Baf Baf - 3 months ago 23
Python Question

Do I understand os.walk right?

The loop for root, dir, file in

os.walk(startdir)
works through these steps?

for root in os.walk(startdir)
for dir in root
for files in dir



  1. get root of start dir : C:\dir1\dir2\startdir

  2. get folders in C:\dir1\dir2\startdir and return list of folders "dirlist"

  3. get files in first dirlist item and return list of files "filelist" as the first item of a list of filelists.

  4. move to second item in dirlist and return list of files in this folder "filelist2" as the second item of a list of filelists. etc.

  5. move to next root in foldertree and start from 2. etc.



Right? Or does it just get all roots first, then all dirs second and all files third?

Answer

os.walk returns a generator, that creates a tuple of values (current_path, directories in current_path, files in current_path), every time the generator is applied it will follow each directory recursively and until no further sub-directories have being explored from the initial directory that walk was called upon.

as such

os.walk('C:\dir1\dir2\startdir').next()[0] # returns 'C:\dir1\dir2\startdir' os.walk('C:\dir1\dir2\startdir').next()[1] # returns all the dirs in 'C:\dir1\dir2\startdir' os.walk('C:\dir1\dir2\startdir').next()[2] # returns all the files in 'C:\dir1\dir2\startdir'

import os.path
....

Stored data entries
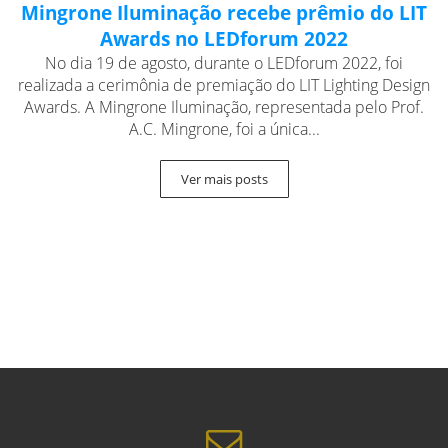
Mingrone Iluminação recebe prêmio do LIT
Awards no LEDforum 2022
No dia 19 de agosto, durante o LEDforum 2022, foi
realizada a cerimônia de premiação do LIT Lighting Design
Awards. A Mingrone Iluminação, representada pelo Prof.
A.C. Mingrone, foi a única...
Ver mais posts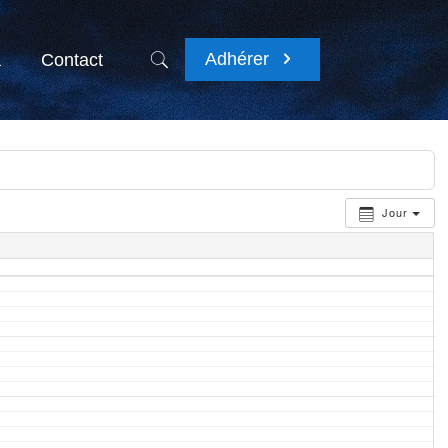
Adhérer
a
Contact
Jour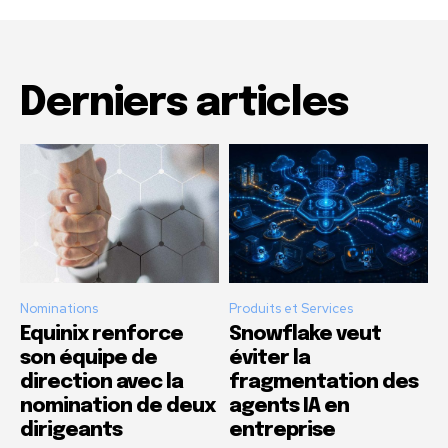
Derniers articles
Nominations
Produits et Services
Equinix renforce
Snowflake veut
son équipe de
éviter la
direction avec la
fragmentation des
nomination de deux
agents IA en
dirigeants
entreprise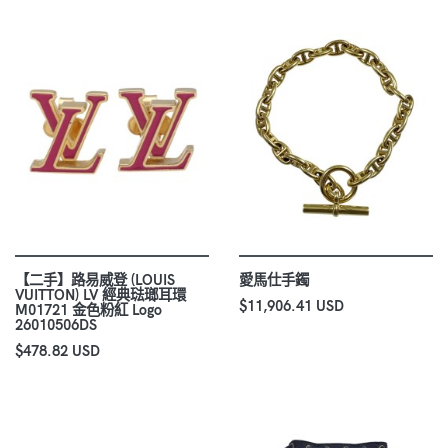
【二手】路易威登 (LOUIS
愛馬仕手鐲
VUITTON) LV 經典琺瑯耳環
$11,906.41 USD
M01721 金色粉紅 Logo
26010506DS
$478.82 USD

Job 1 —
According to the answer in the os.walk thread, what values make up the tuple that the generator creates? List each one.
Job 2 —
Duplicate everything in the os.walk thread from "2. get folders" down to "from 2. etc.".
Job 3 —
Pick up the os.walk thread after its last line and keep writing it.

Answer 1 —
- current_path
- directories in current_path
- files in current_path

Answer 2 —
2. get folders in C:\dir1\dir2\startdir and return list of folders "dirlist"

  3. get files in first dirlist item and return list of files "filelist" as the first item of a list of filelists.

  4. move to second item in dirlist and return list of files in this folder "filelist2" as the second item of a list of filelists. etc.

  5. move to next root in foldertree and start from 2. etc.

Answer 3 —
for path, directories, files in os.walk('C:\dir1\dir2\startdir'):
     if file in files:
          print 'found %s' % os.path.join(path, file)

or this

def search_file(directory = None, file = None):
    assert os.path.isdir(directory)
    for cur_path, directories, files in os.walk(directory):
        if file in files:
            return os.path.join(directory, cur_path, file)
    return None

or if you want to look for file you can do this:

import os
def search_file(directory = None, file = None):
    assert os.path.isdir(directory)
    current_path, directories, files = os.walk(directory).next()
    if file in files:
        return os.path.join(directory, file)
    elif directories == '':
        return None
    else:
        for new_directory in directories:
            result = search_file(directory = os.path.join(directory, new_directory), file = file)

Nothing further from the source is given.